Ace Magashule appears to be entering a financial black hole as his lawsuits mount. The Sunday Times this weekend reported that students he sponsored to study in Istanbul, Turkey, were sleeping rough after he stopped paying their residence fees. South African Embassy officials in Ankara are personally paying for the students’ stay in low-cost accommodation until the matter is sorted out.
Magashule uses bursaries for students as part of his patronage-building. He recruited the students while on a campaign trail, they told the Sunday Times, and this method also featured prominently at the Commission of Inquiry into State Capture. Former Free State MEC Mxolisi Dukwana testified how Magashule used to tap provincial tenderpreneurs to pay for bursaries to keep his networks running and build his personal profile.
Weekend reports revealed that students sponsored by Magashule’s foundation were sleeping rough after being evicted when their sponsor stopped paying their dorm fees. Magashule owes the Bogazici Student Dormitories R13-million.
This suggests that Magashule’s funds are facing strain as he racks up legal costs. On Monday the Gauteng High Court denied his right to appeal against his failure to have the party’s step-aside rule declared unlawful. In July Judge Jody Kollapen, for a unanimous Bench, found that the ANC precautionary suspension clause for members charged with suspension is constitutional.

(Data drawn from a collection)
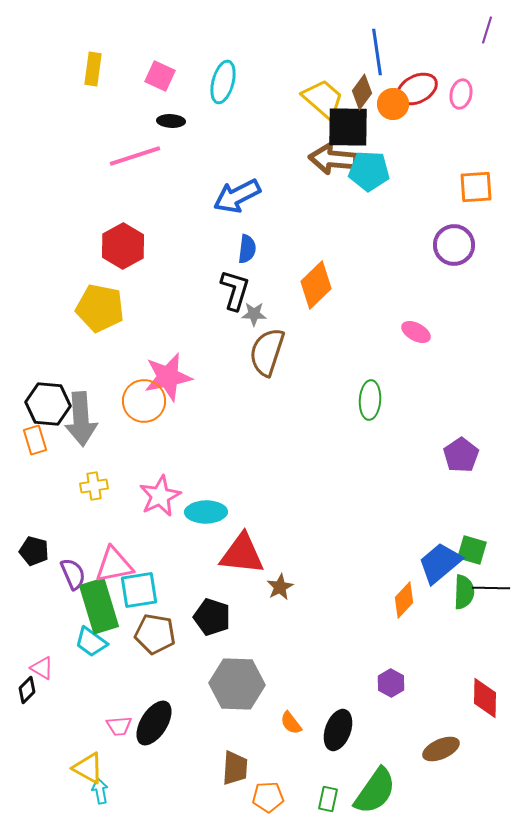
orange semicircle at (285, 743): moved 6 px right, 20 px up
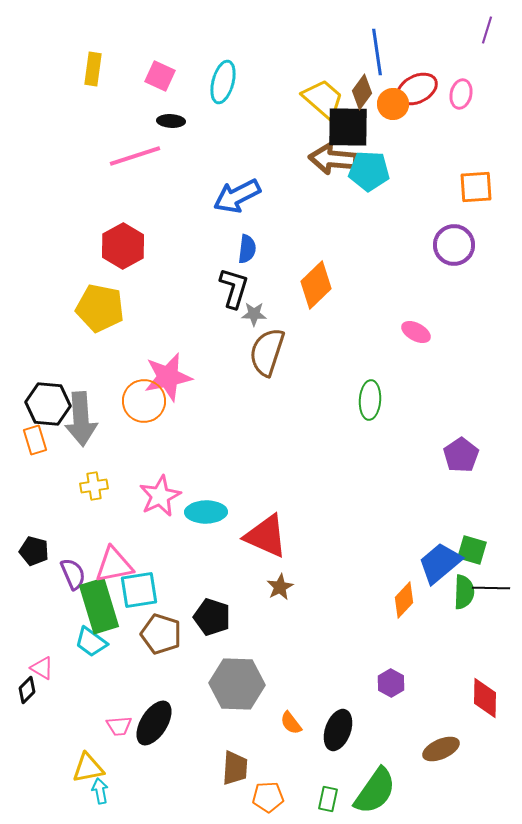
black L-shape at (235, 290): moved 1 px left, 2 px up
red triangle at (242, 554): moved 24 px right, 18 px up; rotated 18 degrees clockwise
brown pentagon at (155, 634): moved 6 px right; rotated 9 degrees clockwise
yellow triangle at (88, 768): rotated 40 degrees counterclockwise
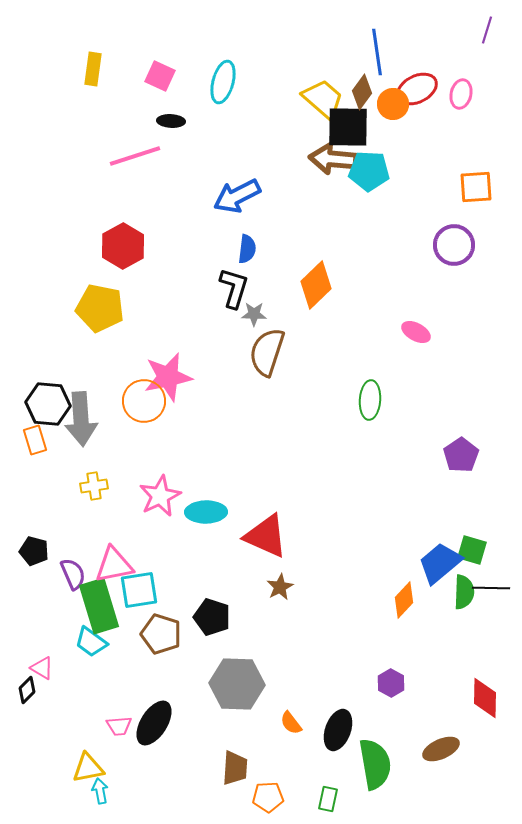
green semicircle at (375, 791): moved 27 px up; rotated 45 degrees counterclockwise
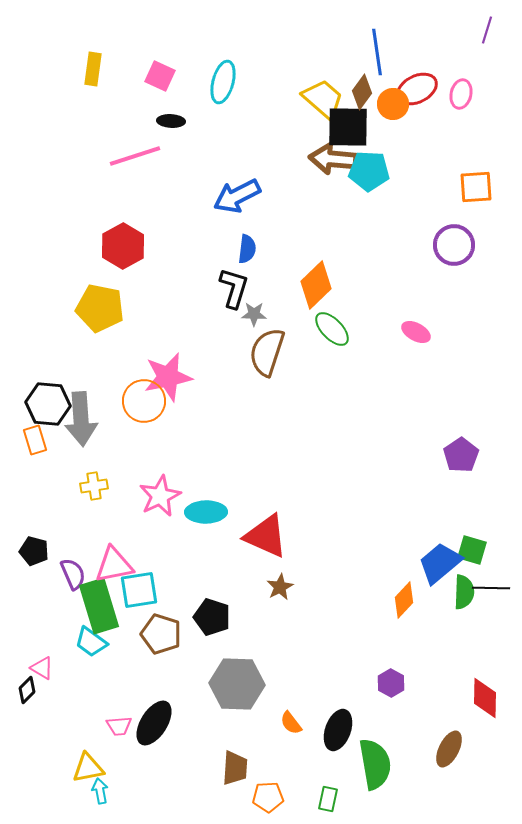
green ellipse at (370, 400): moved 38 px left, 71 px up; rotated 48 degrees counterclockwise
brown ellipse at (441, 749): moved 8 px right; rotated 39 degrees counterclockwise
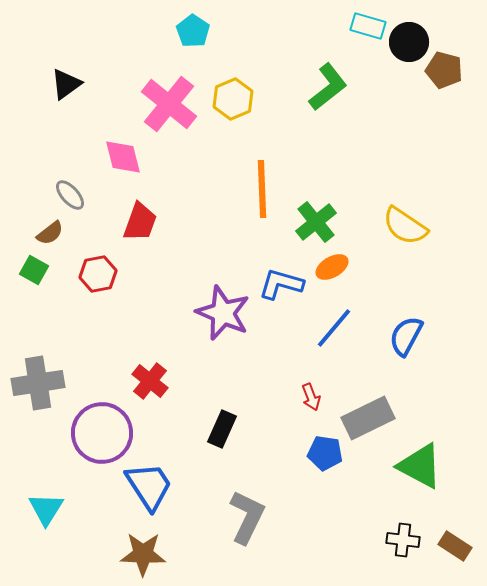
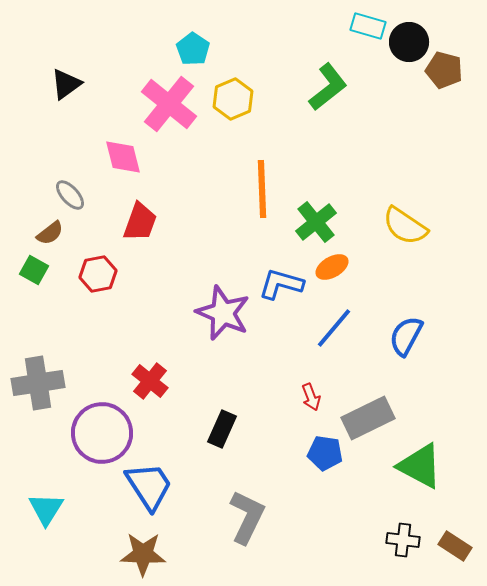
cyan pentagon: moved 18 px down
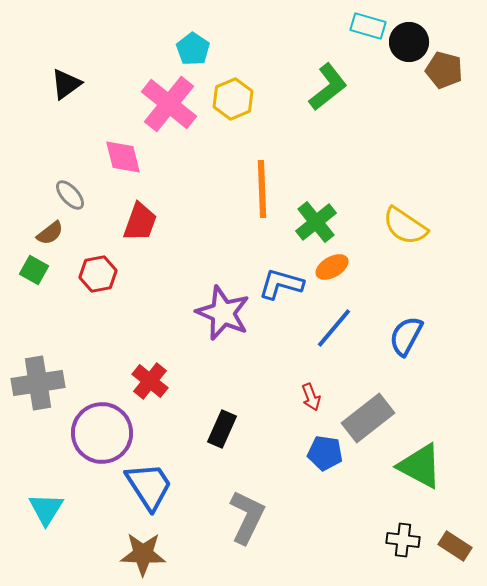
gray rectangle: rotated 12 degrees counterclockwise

**TASKS AND EXERCISES:**
1) Could you echo the passage of the Magashule article that begins at the words "This suggests that" and stops after the words "suspension is constitutional."?
2) Could you duplicate the lines of the records from the line that has "black L-shape at" through the line that has "brown ellipse at", both included, leaving out the pictures?

**WORKED SOLUTIONS:**
1)
This suggests that Magashule’s funds are facing strain as he racks up legal costs. On Monday the Gauteng High Court denied his right to appeal against his failure to have the party’s step-aside rule declared unlawful. In July Judge Jody Kollapen, for a unanimous Bench, found that the ANC precautionary suspension clause for members charged with suspension is constitutional.

2)
black L-shape at (235, 290): moved 1 px left, 2 px up
red triangle at (242, 554): moved 24 px right, 18 px up; rotated 18 degrees clockwise
brown pentagon at (155, 634): moved 6 px right; rotated 9 degrees clockwise
yellow triangle at (88, 768): rotated 40 degrees counterclockwise
green semicircle at (375, 791): moved 27 px up; rotated 45 degrees counterclockwise
green ellipse at (370, 400): moved 38 px left, 71 px up; rotated 48 degrees counterclockwise
brown ellipse at (441, 749): moved 8 px right; rotated 39 degrees counterclockwise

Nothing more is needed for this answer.